In tutte sono state effettuate oltre 200 prestazioni di telerefertazione e, di queste, 98 riguardano autotrasportatori. In pratica dopo ogni elettrocardiogramma fatto nel piazzale di un parcheggio o in una concessionaria, dopo 10 minuti è stata ottenuta la refertazione da un cardiologo che opera 24 ore su 24 presso il centro operativo di Brescia. A coordinare il centro è Fulvio Glisenti, cardiologo, nonché Presidente e fondatore di HTN, che sottolinea come l’analisi dei referti abbia «confermato quello che è un dato consolidato in letteratura medica, cioè che il 4 per cento della popolazione “apparentemente sana” in realtà ha delle anomalie elettrocardiografiche che potrebbero mettere a repentaglio la vita dei soggetti senza che questi ne abbiano sentore, proprio perché non vi sono dei segnali di allarme specifici». L’importanza del progetto di MAN, quindi, è – secondo il cardiologo – quella di dare «l’opportunità di sottoporsi a un elettrocardiogramma in una situazione più conviviale e quindi raggiungere persone che altrimenti non sarebbero mai diagnosticate o che normalmente sono ritrose a effettuare degli esami».

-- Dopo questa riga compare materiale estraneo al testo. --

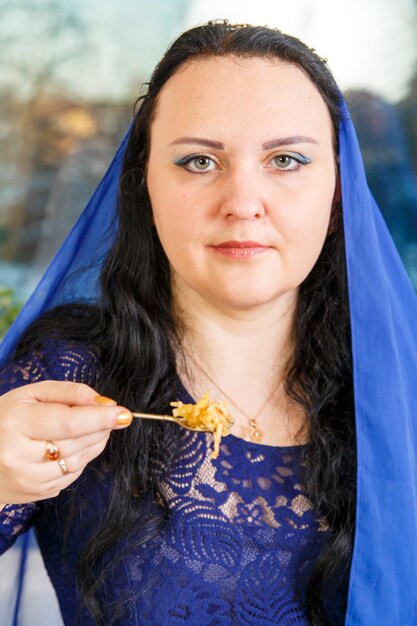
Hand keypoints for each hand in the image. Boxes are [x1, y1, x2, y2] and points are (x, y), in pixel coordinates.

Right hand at [0, 380, 131, 506]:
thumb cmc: (6, 417)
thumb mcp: (31, 394)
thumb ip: (70, 393)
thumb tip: (104, 403)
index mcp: (16, 424)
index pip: (69, 423)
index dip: (100, 418)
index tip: (124, 414)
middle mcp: (20, 456)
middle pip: (78, 443)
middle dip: (102, 428)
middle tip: (112, 416)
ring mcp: (28, 480)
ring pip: (80, 461)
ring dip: (95, 442)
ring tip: (94, 426)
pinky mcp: (37, 494)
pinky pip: (73, 474)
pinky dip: (82, 458)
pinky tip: (73, 445)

Nel dettaglio, poi, quattro sono stati i casi particolarmente gravi. Tre riguardano autisti in cui si è rinvenuta un’extrasistolia ventricolare, un’aritmia che spesso sottende patologie cardiache anche potenzialmente pericolose e che quindi merita ulteriori approfondimenti specialistici. Nel quarto caso invece è stato registrato un blocco completo di branca destra, che può sottendere patologie a carico del ventricolo destro sia acute che croniche.

Ovviamente per rendere sempre più utile il progetto – sottolinea il dottor Glisenti – è necessario allargare il campione e quindi proseguire nella raccolta dei dati. Cosa che MAN ha tutto l’interesse di continuare a fare. Come ribadisce infatti Alessandro Smania, responsabile marketing di MAN Truck & Bus Italia «la nostra azienda ha sempre tenuto “l’uomo” al centro di tutti i suoi progetti, come confermano le tante iniziative messe in campo per la sua sicurezza, sul veicolo con i numerosi dispositivi di ausilio alla guida, nella vita con progetti come “Ama il tuo Cuore”. Presto saranno quindi programmati nuovi appuntamenti lungo in tutta Italia».